=== REQUIREMENT ===
Convert the stretch from the start of the records through the line containing "(Zeitrahmen für die" into a numbered list, leaving out any blank lines.

=== DATA ===
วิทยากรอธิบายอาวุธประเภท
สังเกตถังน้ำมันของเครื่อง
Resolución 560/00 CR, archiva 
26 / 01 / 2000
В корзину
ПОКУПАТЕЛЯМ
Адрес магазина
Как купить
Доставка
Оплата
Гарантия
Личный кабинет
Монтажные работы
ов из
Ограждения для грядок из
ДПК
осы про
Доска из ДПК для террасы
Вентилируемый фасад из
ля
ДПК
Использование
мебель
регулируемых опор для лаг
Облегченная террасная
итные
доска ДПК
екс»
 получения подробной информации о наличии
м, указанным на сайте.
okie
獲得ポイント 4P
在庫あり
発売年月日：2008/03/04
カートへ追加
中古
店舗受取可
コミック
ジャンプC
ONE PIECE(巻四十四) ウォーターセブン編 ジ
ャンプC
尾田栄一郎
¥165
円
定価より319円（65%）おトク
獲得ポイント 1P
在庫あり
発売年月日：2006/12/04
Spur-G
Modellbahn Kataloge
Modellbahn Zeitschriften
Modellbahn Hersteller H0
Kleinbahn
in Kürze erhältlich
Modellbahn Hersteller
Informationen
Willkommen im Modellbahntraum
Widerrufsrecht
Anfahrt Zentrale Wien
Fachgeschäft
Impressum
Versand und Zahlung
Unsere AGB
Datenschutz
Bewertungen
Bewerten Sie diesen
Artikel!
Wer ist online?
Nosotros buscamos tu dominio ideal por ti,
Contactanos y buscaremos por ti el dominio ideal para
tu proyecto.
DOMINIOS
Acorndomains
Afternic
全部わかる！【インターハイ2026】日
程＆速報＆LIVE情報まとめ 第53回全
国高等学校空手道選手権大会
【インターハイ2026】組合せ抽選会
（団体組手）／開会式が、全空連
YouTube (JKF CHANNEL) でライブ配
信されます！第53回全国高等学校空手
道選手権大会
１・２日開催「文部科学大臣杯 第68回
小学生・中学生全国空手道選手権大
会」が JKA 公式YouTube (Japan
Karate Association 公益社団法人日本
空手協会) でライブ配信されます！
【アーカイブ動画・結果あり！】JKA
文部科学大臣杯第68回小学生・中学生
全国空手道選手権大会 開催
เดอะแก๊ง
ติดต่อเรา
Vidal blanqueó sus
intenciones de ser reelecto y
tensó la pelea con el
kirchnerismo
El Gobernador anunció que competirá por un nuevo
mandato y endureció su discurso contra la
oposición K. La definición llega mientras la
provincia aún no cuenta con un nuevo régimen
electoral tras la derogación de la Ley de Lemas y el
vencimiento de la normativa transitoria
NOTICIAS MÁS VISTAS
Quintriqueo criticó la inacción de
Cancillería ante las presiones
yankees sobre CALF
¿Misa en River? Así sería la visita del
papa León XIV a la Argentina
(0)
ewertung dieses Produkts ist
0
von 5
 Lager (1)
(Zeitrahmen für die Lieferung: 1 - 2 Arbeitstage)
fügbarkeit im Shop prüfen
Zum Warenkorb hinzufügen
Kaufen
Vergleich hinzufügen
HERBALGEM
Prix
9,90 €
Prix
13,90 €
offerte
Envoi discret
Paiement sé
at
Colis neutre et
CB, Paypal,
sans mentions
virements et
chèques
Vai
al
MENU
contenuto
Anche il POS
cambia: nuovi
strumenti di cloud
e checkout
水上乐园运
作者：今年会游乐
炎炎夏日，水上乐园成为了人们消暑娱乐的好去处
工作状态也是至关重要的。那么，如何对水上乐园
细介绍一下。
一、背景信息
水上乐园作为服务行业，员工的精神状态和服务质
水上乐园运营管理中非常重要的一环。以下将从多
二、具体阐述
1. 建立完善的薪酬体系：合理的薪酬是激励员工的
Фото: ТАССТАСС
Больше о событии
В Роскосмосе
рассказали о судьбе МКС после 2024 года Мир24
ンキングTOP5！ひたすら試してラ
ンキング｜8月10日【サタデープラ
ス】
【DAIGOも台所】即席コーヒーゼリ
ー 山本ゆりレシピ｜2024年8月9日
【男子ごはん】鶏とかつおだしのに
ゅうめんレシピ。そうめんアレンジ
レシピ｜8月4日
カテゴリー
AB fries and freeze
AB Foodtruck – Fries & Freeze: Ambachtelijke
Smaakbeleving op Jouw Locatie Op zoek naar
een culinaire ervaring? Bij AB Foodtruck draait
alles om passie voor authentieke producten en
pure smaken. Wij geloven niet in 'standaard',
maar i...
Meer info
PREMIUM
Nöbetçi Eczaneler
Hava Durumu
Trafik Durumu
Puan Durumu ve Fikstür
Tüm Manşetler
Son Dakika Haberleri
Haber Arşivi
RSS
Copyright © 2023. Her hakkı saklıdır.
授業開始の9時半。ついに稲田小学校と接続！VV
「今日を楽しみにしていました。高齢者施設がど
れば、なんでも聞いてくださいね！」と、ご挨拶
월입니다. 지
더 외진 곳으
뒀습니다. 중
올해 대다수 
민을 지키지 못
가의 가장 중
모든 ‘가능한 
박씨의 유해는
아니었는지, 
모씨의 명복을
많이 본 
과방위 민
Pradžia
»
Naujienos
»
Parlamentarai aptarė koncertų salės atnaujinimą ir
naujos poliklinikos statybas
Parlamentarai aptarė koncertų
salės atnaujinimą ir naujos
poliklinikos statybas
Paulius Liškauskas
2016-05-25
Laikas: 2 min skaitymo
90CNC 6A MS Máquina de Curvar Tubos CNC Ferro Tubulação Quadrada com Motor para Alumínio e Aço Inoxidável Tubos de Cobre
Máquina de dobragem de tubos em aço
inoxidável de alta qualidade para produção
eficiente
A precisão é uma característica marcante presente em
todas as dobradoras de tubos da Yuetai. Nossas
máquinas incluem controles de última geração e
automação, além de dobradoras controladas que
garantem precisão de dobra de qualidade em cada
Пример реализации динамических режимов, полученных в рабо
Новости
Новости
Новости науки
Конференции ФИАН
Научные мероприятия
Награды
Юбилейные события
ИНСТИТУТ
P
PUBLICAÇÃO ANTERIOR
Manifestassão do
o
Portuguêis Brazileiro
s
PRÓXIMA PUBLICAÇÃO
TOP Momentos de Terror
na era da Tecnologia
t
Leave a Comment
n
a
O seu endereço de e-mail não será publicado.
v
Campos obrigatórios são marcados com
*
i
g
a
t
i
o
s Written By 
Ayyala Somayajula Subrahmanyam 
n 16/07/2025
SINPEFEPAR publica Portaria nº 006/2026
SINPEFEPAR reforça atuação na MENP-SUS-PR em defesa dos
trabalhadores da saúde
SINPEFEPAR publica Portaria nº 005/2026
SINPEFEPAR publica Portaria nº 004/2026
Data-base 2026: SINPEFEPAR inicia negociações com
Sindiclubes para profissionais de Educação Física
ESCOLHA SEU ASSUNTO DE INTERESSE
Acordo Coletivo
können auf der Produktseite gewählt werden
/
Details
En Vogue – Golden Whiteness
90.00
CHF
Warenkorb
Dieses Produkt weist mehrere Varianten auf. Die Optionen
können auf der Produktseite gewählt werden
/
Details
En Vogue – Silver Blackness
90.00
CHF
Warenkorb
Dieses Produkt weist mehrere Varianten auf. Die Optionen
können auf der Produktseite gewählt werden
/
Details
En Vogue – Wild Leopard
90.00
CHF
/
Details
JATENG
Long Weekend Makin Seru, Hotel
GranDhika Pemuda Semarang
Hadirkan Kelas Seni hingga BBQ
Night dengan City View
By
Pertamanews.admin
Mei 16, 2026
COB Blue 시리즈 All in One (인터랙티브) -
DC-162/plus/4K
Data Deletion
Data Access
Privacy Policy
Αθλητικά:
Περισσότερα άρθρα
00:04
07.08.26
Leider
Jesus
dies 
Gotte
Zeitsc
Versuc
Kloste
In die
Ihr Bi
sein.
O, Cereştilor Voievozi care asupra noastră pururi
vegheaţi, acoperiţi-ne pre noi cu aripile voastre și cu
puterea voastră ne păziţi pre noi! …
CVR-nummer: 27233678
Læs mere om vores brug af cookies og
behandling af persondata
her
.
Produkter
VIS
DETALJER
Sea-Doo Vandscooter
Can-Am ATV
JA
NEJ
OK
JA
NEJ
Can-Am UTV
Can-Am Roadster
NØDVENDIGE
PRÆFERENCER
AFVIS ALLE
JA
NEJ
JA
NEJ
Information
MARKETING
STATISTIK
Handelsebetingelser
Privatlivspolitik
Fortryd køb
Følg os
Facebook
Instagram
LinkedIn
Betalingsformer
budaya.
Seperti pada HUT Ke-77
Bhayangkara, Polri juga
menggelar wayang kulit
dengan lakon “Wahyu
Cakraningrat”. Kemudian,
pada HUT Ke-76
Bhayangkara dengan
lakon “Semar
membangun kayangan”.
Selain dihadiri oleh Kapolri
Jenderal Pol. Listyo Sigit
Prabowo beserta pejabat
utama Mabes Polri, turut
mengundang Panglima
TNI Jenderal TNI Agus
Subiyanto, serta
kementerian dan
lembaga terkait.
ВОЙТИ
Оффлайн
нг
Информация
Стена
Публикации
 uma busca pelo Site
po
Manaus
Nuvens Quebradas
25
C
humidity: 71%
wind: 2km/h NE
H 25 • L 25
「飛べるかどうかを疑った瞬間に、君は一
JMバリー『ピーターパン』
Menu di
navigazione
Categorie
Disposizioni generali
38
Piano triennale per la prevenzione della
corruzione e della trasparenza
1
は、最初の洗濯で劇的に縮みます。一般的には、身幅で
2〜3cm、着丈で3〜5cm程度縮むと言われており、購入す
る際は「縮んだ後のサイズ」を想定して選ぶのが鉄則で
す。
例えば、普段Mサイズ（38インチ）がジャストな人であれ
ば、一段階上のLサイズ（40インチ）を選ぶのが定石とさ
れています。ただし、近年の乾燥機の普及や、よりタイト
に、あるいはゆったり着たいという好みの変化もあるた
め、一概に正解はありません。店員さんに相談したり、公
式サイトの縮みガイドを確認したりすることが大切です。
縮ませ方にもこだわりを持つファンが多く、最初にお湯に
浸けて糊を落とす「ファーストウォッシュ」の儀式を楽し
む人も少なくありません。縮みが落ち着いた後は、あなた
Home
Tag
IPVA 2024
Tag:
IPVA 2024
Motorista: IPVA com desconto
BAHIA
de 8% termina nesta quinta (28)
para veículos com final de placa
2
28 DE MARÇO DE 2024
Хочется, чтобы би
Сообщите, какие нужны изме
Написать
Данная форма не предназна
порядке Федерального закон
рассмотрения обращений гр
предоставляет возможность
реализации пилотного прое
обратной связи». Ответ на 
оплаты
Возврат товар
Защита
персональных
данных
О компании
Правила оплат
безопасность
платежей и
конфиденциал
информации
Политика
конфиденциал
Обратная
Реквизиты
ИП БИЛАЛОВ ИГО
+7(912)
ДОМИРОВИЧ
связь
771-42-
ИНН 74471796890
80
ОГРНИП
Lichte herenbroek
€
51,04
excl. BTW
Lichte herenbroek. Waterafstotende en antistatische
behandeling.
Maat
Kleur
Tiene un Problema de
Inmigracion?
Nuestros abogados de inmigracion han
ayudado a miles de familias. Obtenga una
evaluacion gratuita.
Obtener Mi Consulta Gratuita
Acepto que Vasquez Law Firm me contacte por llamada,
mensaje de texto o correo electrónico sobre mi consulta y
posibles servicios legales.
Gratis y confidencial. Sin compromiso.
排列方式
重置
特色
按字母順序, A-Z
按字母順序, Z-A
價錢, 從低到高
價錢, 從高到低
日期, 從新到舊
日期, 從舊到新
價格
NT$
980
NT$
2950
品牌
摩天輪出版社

=== EXERCISE OUTPUT ===
1. วิทยากรอธิบายอาวุธประเภท
2. สังเกตถังน้ำมันของเครื่อง
3. Resolución 560/00 CR, archiva 
4. 26 / 01 / 2000
5. В корзину
6. ПОКУПАТЕЛЯМ
7. Адрес магазина
8. Как купить
9. Доставка
10. Оплата
11. Гарантия
12. Личный кабинет
13. Монтажные работы
14. ов из
15. Ограждения для грядок из
16. ДПК
17. осы про
18. Доска из ДПК для террасы
19. Вентилируемый фасад из
20. ля
21. ДПК
22. Использование
23. мебель
24. регулируемых опор для лаг
25. Облегченная террасная
26. итные
27. доска ДПК
28. екс»
29.  получения подробной информации о наличии
30. м, указанным на сайте.
31. okie
32. 獲得ポイント 4P
33. 在庫あり
34. 発売年月日：2008/03/04
35. カートへ追加
36. 中古
37. 店舗受取可
38. コミック
39. ジャンプC
40. ONE PIECE(巻四十四) ウォーターセブン編 ジ
41. ャンプC
42. 尾田栄一郎
43. ¥165
44. 円
45. 定価より319円（65%）おトク
46. 獲得ポイント 1P
47. 在庫あり
48. 発売年月日：2006/12/04
49. Spur-G
50. Modellbahn Kataloge
51. Modellbahn Zeitschriften
52. Modellbahn Hersteller H0
53. Kleinbahn
54. in Kürze erhältlich
55. Modellbahn Hersteller
56. Informationen
57. Willkommen im Modellbahntraum
58. Widerrufsrecht
59. Anfahrt Zentrale Wien
60. Fachgeschäft
61. Impressum
62. Versand und Zahlung
63. Unsere AGB
64. Datenschutz
65. Bewertungen
66. Bewerten Sie diesen
67. Artikel!
68. Wer ist online?
69. Nosotros buscamos tu dominio ideal por ti,
70. Contactanos y buscaremos por ti el dominio ideal para
71. tu proyecto.
72. DOMINIOS
73. Acorndomains
74. Afternic
75. 全部わかる！【インターハイ2026】日
76. 程＆速報＆LIVE情報まとめ 第53回全
77. 国高等学校空手道選手権大会
78. 【インターハイ2026】組合せ抽選会
79. （団体組手）／開会式が、全空連
80. YouTube (JKF CHANNEL) でライブ配
81. 信されます！第53回全国高等学校空手
82. 道選手権大会
83. １・２日開催「文部科学大臣杯 第68回
84. 小学生・中学生全国空手道選手権大
85. 会」が JKA 公式YouTube (Japan
86. Karate Association 公益社団法人日本
87. 空手協会) でライブ配信されます！
88. 【アーカイブ動画・結果あり！】JKA
89. 文部科学大臣杯第68回小学生・中学生
90. 全国空手道選手権大会 開催
91. เดอะแก๊ง
92. ติดต่อเรา
93. Vidal blanqueó sus
94. intenciones de ser reelecto y
95. tensó la pelea con el
96. kirchnerismo
97. El Gobernador anunció que competirá por un nuevo
98. mandato y endureció su discurso contra la
99. oposición K. La definición llega mientras la
100. provincia aún no cuenta con un nuevo régimen
101. electoral tras la derogación de la Ley de Lemas y el
102. vencimiento de la normativa transitoria
103. NOTICIAS MÁS VISTAS
104. Quintriqueo criticó la inacción de
105. Cancillería ante las presiones
106. yankees sobre CALF
107. ¿Misa en River? Así sería la visita del
108. papa León XIV a la Argentina
109. (0)
110. ewertung dieses Produkts ist
111. 0
112. von 5
113.  Lager (1)
114. (Zeitrahmen für die Lieferung: 1 - 2 Arbeitstage)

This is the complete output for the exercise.